We build a 3-class model with `AutoModelForSequenceClassification`:

- `num_labels=3`
- `id2label` / `label2id` map class IDs to readable labels.

Key training parameters and what they do:
- `learning_rate`: step size; too large causes instability, too small slows convergence. Typical range: 1e-5 to 5e-5.
- `num_train_epochs`: number of full passes; higher can overfit. Monitor validation metrics as it increases.
- `per_device_train_batch_size`: batch size per GPU; limited by VRAM. Use gradient accumulation to simulate larger batches.
- `gradient_accumulation_steps`: accumulates gradients across steps; effective batch = batch_size Ã— accumulation_steps.
- `weight_decay`: regularization to reduce overfitting; commonly 0.01.
- `fp16`: mixed precision for faster training and lower memory usage on GPUs.
- `eval_strategy` / `save_strategy`: evaluation and checkpointing cadence; must match when `load_best_model_at_end=True`.
- `logging_steps`: log interval for tracking loss.
- `save_total_limit`: limits checkpoint count to save disk space.
- `warmup_ratio` or `warmup_steps`: warms up the learning rate for stability.

Tuning tips:
- Start with fewer epochs and a smaller batch to validate the pipeline, then scale up.
- If validation loss rises, reduce epochs or increase regularization.
- When VRAM is limited, use gradient accumulation instead of a larger batch.

In [None]:
model = AutoModelForSequenceClassification.from_pretrained(
    MODEL_NAME,
    num_labels=3,
    id2label=id2label,
    label2id=label2id,
).to(device)

training_args = TrainingArguments(
    output_dir="./results",
    learning_rate=2e-5,

    # GPU parameters
    per_device_train_batch_size=8,
    per_device_eval_batch_size=16,
    gradient_accumulation_steps=1,
    fp16=True,

    # training epochs
    num_train_epochs=3,

    # optimizer parameters
    weight_decay=0.01,
    warmup_ratio=0.1,

    # evaluation&save parameters
    eval_strategy="steps", # or "epoch"
    eval_steps=100,
    save_strategy="steps",
    save_steps=200,
    save_total_limit=2,
    load_best_model_at_end=True,

    # logging&report parameters
    logging_steps=50,
    report_to="none",
    # gradient_checkpointing=True # enable gradient checkpointing
)

data_collator = DataCollatorWithPadding(tokenizer=tokenizer)

trainer = Trainer(
    model=model,
    args=training_args,
    train_dataset=train_enc,
    eval_dataset=val_enc,
    data_collator=data_collator,
    compute_metrics=compute_metrics,
    # callbacks=[transformers.EarlyStoppingCallback(early_stopping_patience=3)] # enable early stopping
)

trainer.train()

## 6. Validation Evaluation and Test Prediction

1. Evaluate on the validation set and report accuracy and log_loss.
2. Predict on the test set and generate `submission.csv` with:
   - `id`
   - `winner_model_a`, `winner_model_b`, `winner_tie` (predicted probabilities for each class).

In [None]:
history = pd.DataFrame(trainer.state.log_history)

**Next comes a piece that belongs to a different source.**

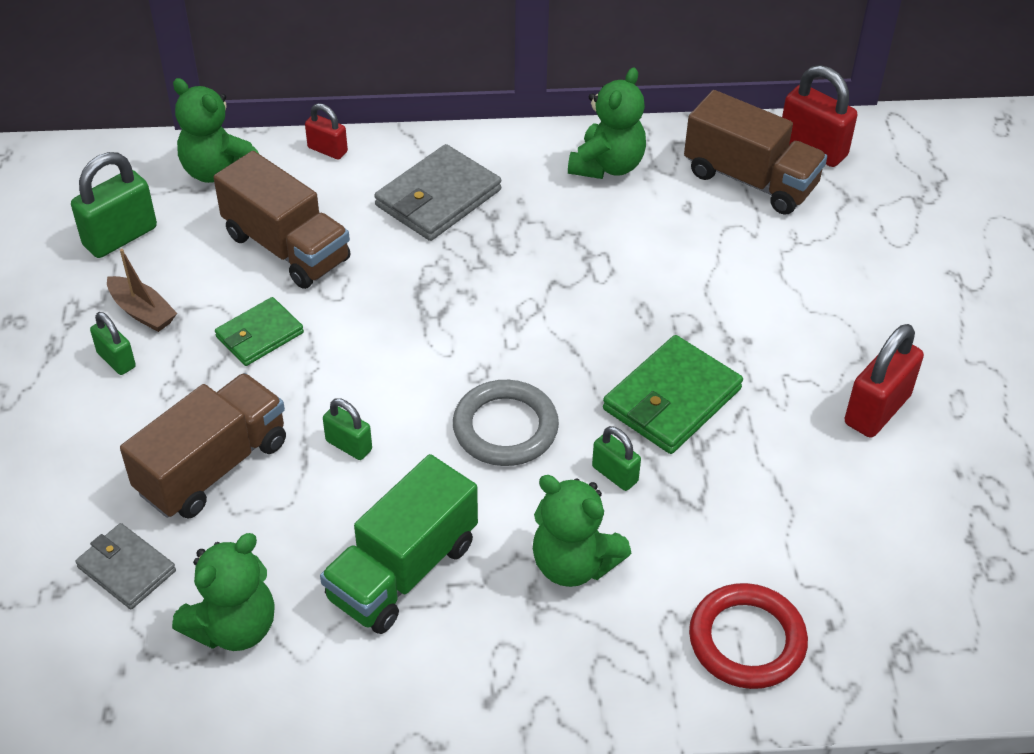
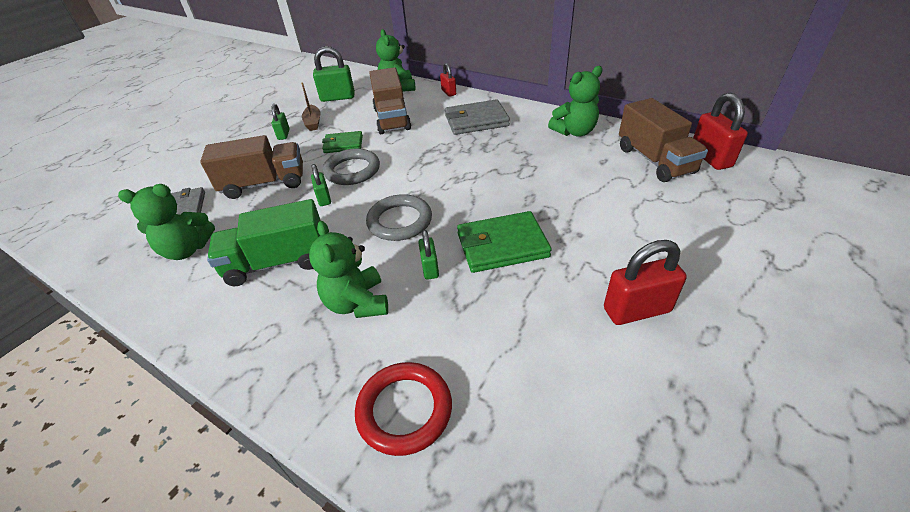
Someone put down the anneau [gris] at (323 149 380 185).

train_metrics = history.loc[history["loss"].notna(), ["step", "loss"]]
eval_cols = [c for c in ["eval_loss", "eval_accuracy", "eval_log_loss", "eval_runtime", "eval_samples_per_second", "eval_steps_per_second"] if c in history.columns]
eval_metrics = history.loc[history["eval_loss"].notna(), ["step"] + eval_cols]

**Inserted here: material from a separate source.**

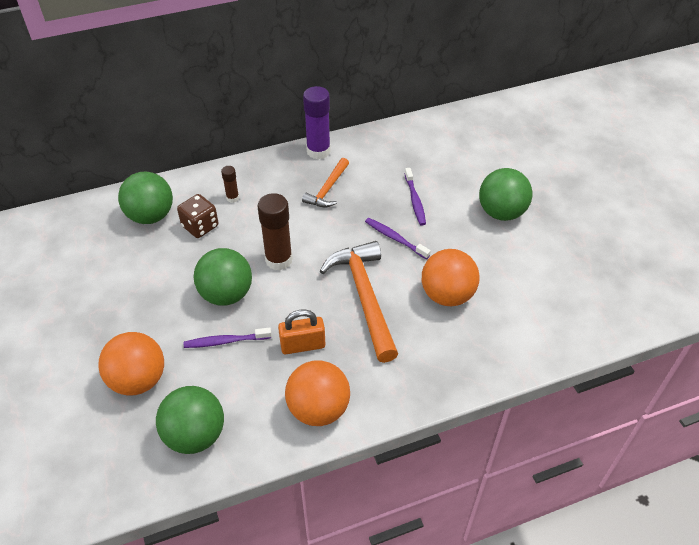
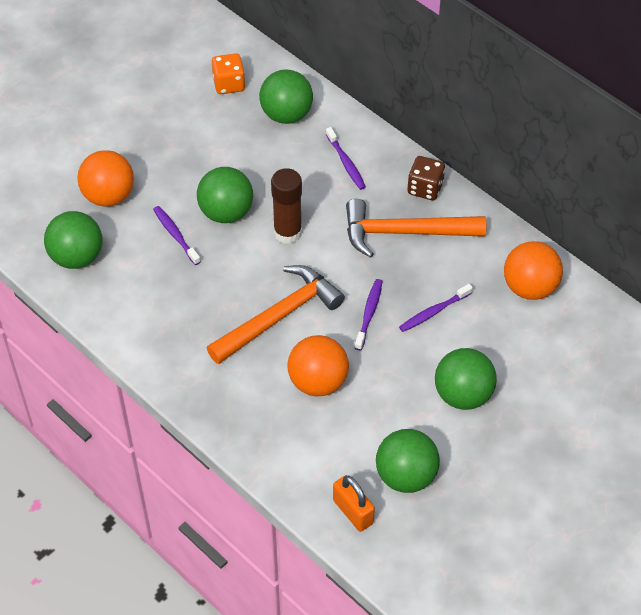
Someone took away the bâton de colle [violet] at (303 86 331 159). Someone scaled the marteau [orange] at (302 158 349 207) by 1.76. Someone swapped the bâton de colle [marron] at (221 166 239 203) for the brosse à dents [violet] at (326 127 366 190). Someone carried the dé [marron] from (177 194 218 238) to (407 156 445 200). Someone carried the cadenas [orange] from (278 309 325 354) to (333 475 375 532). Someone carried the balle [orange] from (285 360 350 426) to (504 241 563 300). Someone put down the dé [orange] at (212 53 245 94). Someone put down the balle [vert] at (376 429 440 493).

train_metrics = train_metrics.rename(columns={"loss": "Training Loss"})
eval_metrics = eval_metrics.rename(columns={
    "eval_loss": "Validation Loss",
    "eval_accuracy": "Accuracy",
    "eval_log_loss": "Log Loss",
    "eval_runtime": "Runtime",
    "eval_samples_per_second": "Samples Per Second",
    "eval_steps_per_second": "Steps Per Second",
})

metrics_table = eval_metrics.merge(train_metrics, on="step", how="left")
metrics_table = metrics_table.rename(columns={"step": "Step"})
metrics_table = metrics_table[["Step", "Training Loss", "Validation Loss", "Accuracy", "Log Loss", "Runtime", "Samples Per Second", "Steps Per Second"]]

metrics_table

In [None]:
plt.figure(figsize=(10, 4))
plt.plot(metrics_table["Step"], metrics_table["Training Loss"], label="Training Loss")
plt.plot(metrics_table["Step"], metrics_table["Validation Loss"], label="Validation Loss")
plt.xlabel("Step")
plt.ylabel("Loss")
plt.legend()
plt.tight_layout()
plt.show()

plt.figure(figsize=(10, 4))
plt.plot(metrics_table["Step"], metrics_table["Accuracy"], label="Accuracy")
plt.plot(metrics_table["Step"], metrics_table["Log Loss"], label="Log Loss")
plt.xlabel("Step")
plt.ylabel("Metric")
plt.legend()
plt.tight_layout()
plt.show()


In [None]:
eval_results = trainer.evaluate()
print("Evaluation results:")
print(eval_results)

In [None]:
predictions = trainer.predict(test_enc)
probs = torch.softmax(torch.tensor(predictions.predictions), dim=-1).numpy()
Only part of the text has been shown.